Bart is right, I've run air-tests and empirical tests in an iron infested site.
I switched back and forth between two identical programs with a difference of only reactivity.
Reactivity of 2 and a reactivity of 4.
The program with reactivity4 was twice as noisy.
Gave a much smaller footprint on the target, reduced depth, and never found anything that the program with a reactivity2 found.
Reactivity2 falsed a lot more on the iron but revealed more good targets in the iron that reactivity4.
I had some iffy signals (not deep) that the reactivity4 told me was nothing. I dug them and revealed a non-ferrous target
along with iron. I would have passed on it in reactivity4!
I reached for my cell phone to document the results before I dug the target to share with the group, but realized that I left my phone home.
(I know....sounds like "the dog ate my homework", but its true.)
Here's my altered program that I call "deep coin".

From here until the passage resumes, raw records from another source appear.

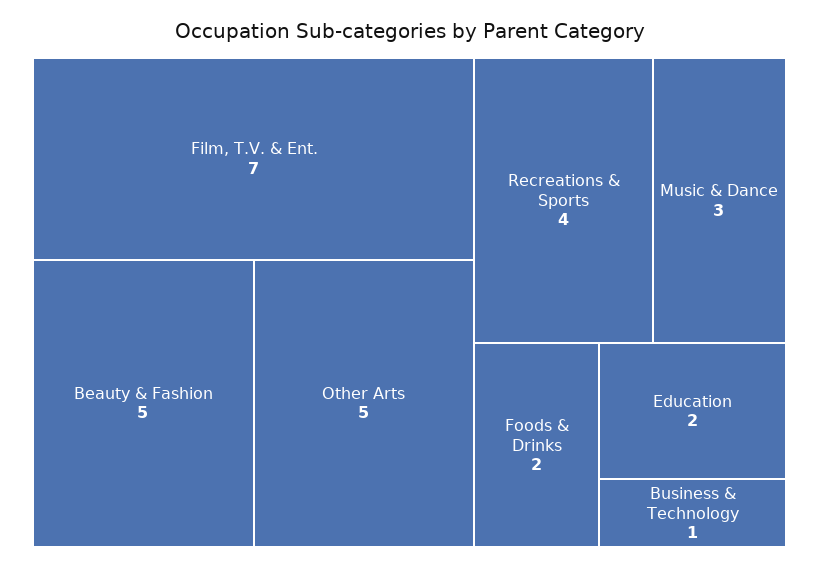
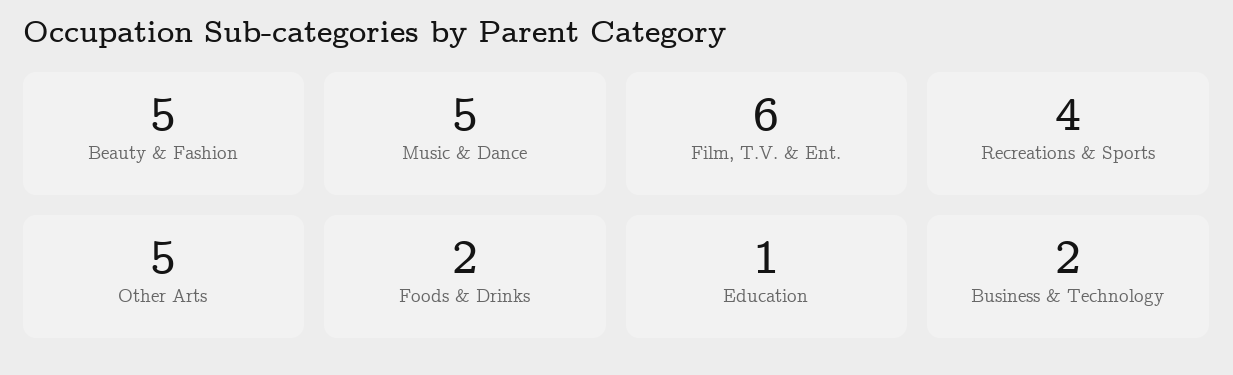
  {
-   "Film, T.V. & Ent.": 7,
+   "Film, T.V. & Ent.": 6,
    "Beauty & Fashion": 5,
    "Other Arts": 5,
    "Recreations & Sports": 4,
-   "Music & Dance": 3,
+   "Music & Dance": 5,
    "Foods & Drinks": 2,
-   "Education": 2,
+   "Education": 1,
-   "Business & Technology": 1
+   "Business & Technology": 2
  }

Sens 95 (lower if in a noisy site)
Freq. 12KHz
Reactivity-2
Iron volume-3
Target volume-4
Disc-5, 3-Tone, 0-5/6-49/50-99 are the set-points
Everything else is default.
A non-ferrous target in iron will often give a reading above 10 and under 95 but sometimes you have to go on how it sounds alone.

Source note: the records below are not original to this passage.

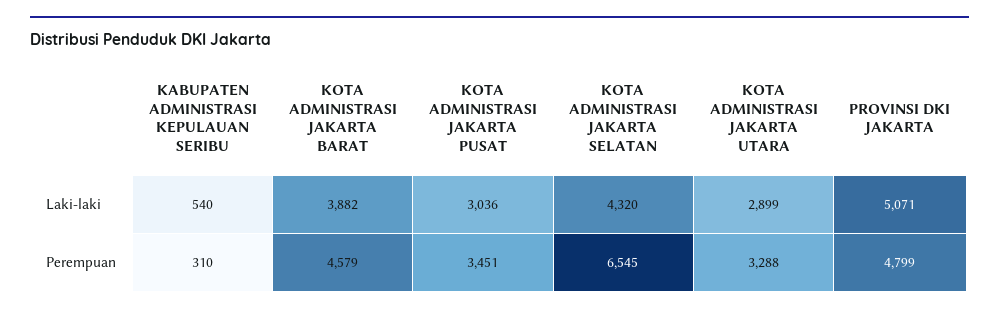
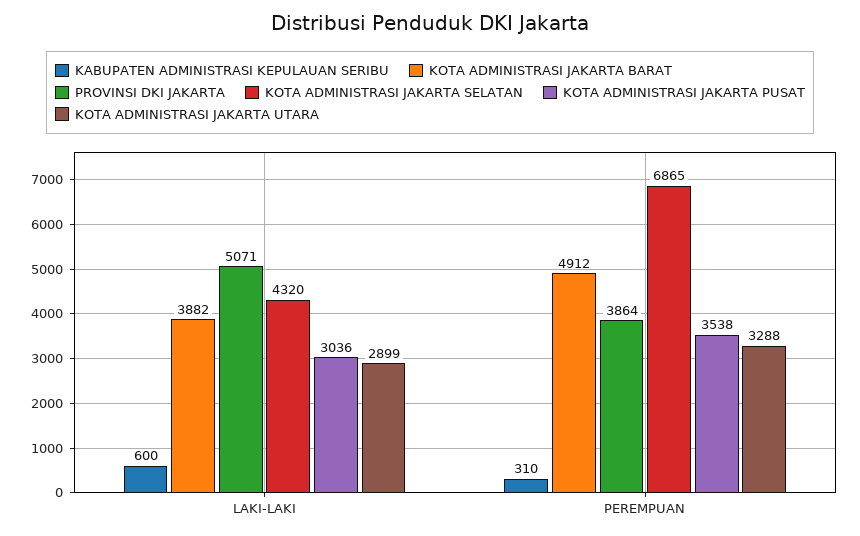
  {
    "KABUPATEN ADMINISTRASI KEPULAUAN SERIBU": {
-     "Laki-laki": 540,
+     "Laki-laki": 600,
      "Perempuan": 310
    },
    "KOTA ADMINISTRASI JAKARTA BARAT": {
      "Laki-laki": 3882,
-     "Perempuan": 4579
+     "Perempuan": 4912
    },
    "KOTA ADMINISTRASI JAKARTA PUSAT": {
      "Laki-laki": 3036,
-     "Perempuan": 3451
+     "Perempuan": 3538
    },
    "KOTA ADMINISTRASI JAKARTA SELATAN": {
      "Laki-laki": 4320,
-     "Perempuan": 6545
+     "Perempuan": 6865
    },
    "KOTA ADMINISTRASI JAKARTA UTARA": {
      "Laki-laki": 2899,
      "Perempuan": 3288
    },
    "PROVINSI DKI JAKARTA": {
      "Laki-laki": 5071,
-     "Perempuan": 4799
+     "Perempuan": 3864
    }
  }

There is a discernible difference when a target is in the iron, even when the VDI tells me its only falsing. Two such signals were IH pennies.
I dig way too many false signals but that is because I want to make sure. I have been wrong on a few signals that I thought was iron.
Digging a plug/hole will often disturb or remove the iron and reveal if it's a target or not.
Occasionally vertical nails and some large iron will give a VDI impression of a non-ferrous target also.
So far I have found a few deep targets but nothing in the midst of iron infestation.
I did this testing because I was worried I was missing targets with my program in iron. I am now convinced that it is the best choice for my soil.